In his Principia (1687) Newton has next to nothing to say about the stars, but I knew that five years later the young theologian Richard Bentley wrote and put to him questions of cosmology. At that time Newton was planning a new edition of the Principia, the manuscript drafts of which survive in chaos in Cambridge University Library. I therefore went through these drafts, taking copies of every page with a mention of the stars (Figure 2). Laying these out on the floor of a large room, I was able to establish a series of versions of a theorem in which Newton sought to justify his world picture. Believing that God had revealed himself not only through the Book of Revelation but also through the Book of Nature, Newton held that the stars were infinite in number, roughly symmetric in their distribution, and at rest or nearly so. Each star was therefore pulled almost equally in every direction by the surrounding stars, and therefore in the short term displayed no motion: the universe was the stable creation of God the Clockmaker. However, the symmetry was imperfect, and therefore in the long term there was the danger of gravitational collapse. To prevent this, Providence intervened from time to time, to restore the original situation: Providence had, so to speak, a servicing contract with the universe, and this demonstrated to mankind the goodness of God.

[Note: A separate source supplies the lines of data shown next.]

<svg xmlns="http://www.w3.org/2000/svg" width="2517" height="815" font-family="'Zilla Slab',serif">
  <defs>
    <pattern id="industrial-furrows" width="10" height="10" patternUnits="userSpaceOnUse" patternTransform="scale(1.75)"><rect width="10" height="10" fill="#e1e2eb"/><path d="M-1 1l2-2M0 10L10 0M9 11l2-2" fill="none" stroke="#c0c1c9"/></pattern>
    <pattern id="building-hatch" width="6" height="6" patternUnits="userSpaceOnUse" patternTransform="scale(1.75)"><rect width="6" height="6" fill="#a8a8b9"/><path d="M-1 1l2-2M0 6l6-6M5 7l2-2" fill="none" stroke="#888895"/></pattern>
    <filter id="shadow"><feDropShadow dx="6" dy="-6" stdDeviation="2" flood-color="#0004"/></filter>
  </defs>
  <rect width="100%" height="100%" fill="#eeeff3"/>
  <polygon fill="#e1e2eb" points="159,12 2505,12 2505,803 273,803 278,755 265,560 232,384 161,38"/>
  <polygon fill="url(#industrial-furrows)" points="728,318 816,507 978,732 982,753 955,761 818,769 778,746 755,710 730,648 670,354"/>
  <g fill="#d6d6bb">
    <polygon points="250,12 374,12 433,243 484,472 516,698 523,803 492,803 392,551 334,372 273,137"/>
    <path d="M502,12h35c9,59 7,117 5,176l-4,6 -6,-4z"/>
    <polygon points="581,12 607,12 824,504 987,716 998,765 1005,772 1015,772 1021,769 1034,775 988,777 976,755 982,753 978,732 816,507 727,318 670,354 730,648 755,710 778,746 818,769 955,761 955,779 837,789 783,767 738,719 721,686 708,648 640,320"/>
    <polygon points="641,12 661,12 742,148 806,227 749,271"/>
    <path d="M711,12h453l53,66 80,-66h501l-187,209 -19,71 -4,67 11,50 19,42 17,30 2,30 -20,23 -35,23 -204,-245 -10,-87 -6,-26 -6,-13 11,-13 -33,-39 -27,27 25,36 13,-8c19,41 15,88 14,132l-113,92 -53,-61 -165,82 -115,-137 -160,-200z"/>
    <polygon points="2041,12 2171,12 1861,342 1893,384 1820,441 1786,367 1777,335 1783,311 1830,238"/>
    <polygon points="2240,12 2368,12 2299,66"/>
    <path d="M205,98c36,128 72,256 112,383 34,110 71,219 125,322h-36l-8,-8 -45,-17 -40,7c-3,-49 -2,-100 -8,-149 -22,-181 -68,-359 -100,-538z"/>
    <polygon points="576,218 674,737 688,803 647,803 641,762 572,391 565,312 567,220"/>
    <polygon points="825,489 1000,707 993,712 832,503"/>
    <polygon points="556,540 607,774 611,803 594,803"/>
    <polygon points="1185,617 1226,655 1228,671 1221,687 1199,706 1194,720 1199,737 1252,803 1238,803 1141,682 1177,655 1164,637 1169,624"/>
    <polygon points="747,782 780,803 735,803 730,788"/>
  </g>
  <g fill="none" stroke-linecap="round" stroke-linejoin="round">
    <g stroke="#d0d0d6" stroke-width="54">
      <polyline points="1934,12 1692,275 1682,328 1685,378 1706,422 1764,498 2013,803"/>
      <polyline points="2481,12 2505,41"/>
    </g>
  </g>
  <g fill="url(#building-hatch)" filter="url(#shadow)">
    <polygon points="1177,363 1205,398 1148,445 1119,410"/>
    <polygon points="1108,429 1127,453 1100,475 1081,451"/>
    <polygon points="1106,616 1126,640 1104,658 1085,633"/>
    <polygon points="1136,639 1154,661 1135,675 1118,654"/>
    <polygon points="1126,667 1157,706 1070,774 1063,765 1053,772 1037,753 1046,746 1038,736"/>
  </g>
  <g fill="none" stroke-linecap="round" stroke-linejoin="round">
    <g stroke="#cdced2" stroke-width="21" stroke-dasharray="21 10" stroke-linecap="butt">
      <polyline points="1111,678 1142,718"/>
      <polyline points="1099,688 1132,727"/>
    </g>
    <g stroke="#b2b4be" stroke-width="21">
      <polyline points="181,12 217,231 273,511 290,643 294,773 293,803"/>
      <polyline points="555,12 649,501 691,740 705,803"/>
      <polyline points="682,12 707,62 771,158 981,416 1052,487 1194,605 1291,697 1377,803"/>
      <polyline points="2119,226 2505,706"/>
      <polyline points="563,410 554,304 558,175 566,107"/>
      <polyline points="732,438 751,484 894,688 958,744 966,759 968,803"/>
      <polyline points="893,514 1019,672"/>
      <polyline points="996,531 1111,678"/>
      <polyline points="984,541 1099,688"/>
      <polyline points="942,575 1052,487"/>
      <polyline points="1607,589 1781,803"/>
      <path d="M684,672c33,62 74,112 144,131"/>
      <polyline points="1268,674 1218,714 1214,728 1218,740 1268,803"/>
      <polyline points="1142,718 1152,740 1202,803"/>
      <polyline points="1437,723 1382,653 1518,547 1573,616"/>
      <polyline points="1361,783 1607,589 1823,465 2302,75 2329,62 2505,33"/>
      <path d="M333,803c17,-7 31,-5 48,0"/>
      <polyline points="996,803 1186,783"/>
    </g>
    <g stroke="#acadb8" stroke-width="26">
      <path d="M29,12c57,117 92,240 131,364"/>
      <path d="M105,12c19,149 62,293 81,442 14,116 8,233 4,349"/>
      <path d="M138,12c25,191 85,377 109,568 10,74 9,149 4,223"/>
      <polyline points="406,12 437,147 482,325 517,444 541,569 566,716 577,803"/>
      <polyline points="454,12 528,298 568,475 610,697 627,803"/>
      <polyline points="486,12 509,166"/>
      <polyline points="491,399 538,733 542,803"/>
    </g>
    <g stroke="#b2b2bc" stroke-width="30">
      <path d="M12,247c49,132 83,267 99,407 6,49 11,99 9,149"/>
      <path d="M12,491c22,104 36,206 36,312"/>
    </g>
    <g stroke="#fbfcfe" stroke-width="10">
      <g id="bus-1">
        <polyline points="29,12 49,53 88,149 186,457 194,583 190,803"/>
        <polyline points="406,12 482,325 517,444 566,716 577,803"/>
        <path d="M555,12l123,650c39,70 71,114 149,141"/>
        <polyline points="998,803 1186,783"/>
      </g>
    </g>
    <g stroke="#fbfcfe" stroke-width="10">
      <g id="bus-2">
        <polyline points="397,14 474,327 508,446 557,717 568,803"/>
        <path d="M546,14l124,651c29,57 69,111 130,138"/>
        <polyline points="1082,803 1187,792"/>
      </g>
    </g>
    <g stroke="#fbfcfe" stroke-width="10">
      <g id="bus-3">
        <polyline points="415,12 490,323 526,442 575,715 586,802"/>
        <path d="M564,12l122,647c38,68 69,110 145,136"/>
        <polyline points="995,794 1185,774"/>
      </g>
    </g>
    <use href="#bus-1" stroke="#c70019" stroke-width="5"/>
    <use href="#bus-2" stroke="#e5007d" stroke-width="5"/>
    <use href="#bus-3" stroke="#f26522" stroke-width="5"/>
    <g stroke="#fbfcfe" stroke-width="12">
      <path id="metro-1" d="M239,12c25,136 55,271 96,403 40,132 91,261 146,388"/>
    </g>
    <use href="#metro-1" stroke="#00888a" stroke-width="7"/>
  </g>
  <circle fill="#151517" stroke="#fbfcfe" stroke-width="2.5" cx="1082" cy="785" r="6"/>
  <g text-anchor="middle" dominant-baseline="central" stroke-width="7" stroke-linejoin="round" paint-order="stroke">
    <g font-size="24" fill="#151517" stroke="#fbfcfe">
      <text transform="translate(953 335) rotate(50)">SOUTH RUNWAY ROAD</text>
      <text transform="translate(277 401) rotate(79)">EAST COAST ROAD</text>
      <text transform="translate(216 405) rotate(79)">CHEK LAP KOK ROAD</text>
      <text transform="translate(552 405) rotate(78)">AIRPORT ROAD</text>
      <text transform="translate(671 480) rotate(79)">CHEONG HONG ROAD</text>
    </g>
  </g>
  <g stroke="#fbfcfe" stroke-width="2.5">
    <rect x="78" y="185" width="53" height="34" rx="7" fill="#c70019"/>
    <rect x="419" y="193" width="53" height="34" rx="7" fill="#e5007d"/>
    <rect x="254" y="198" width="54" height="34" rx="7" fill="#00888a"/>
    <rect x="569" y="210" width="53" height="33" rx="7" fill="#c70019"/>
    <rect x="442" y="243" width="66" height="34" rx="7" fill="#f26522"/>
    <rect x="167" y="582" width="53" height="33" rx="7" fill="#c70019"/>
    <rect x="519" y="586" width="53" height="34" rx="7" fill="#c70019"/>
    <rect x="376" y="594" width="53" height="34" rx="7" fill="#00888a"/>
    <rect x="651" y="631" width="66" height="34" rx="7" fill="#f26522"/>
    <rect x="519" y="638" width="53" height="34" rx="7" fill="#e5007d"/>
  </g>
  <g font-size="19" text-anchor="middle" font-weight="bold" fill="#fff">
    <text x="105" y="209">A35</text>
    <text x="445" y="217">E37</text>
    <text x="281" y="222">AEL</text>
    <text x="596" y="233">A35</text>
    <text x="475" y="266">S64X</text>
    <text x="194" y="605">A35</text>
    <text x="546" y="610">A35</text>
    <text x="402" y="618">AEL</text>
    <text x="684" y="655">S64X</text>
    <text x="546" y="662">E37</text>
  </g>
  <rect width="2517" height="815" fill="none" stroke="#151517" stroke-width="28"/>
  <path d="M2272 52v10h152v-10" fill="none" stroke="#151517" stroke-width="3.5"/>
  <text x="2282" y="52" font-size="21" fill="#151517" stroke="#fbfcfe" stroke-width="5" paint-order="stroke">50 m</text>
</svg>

In the theorem, Newton sought to demonstrate that the evidence in modern star catalogues was consistent with his picture of an infinite and symmetric system of stars. But unfortunately the planned second edition never saw the light of day, and Newton's world picture was known only to a few intimates, until around 1720 the young physician William Stukeley discussed cosmology with the great man. Stukeley saw that each of the stars affects the rest of the universe, not only by its gravitational pull, but by the light it emits; and he suggested that in an infinite universe of stars, the entire sky would have the appearance of the ``luminous gloom of the Milky Way''. Halley breakfasted with Newton and Stukeley a few days before he read his papers to the Royal Society, and it seems almost certain that Stukeley repeated his remarks, for Halley writes: ``Another Argument I have heard urged, that if the number of Fixt Stars were more than finite, the whole superficies of their apparent Sphere would be luminous.''
The author of the recent excellent biography of Halley, knowing only of this published text, can only wonder as to where the idea had originated. But the preservation of the manuscripts of Newton, David Gregory, Stukeley and others, enables us to show that the idea came from Newton and in fact embodied the great man's conception of the universe. Without the manuscripts, this would have been well-nigh impossible and a major episode in the history of astronomy lost to view.
In these days of electronic mail, easy telephonic communication, and frequent international travel, many of the hand- or typewritten sources on which historians have traditionally depended will be denied to historians of the future. If those working today to understand the past evolution of our science are able to penetrate deeply into the minds of the great creative astronomers of the past, this is due very largely to the devotion of librarians and archivists in preserving the informal record. Long may it continue.
Further Reading
Hoskin, M., The `Great Debate': What really happened, J. Hist. Astron., Vol.7, 1976, 169-182; reprinted in Hoskin, M., Stellar astronomy: Historical essays, Science History Publications, Cambridge, 1982, 175-188.
Hoskin, M., Newton, Providence and the universe of stars, J. Hist. Astron., Vol. 8, 1977, 77-101; reprinted in Hoskin, Stellar astronomy, 71-95.
Hoskin, M., Stukeley's cosmology and the Newtonian origins of Olbers's Paradox, J. Hist. Astron., vol. 16, 1985, 77-112.
Hoskin, M., The Cambridge illustrated history of astronomy, Cambridge University Press, Cambridge, 1997, 220-225.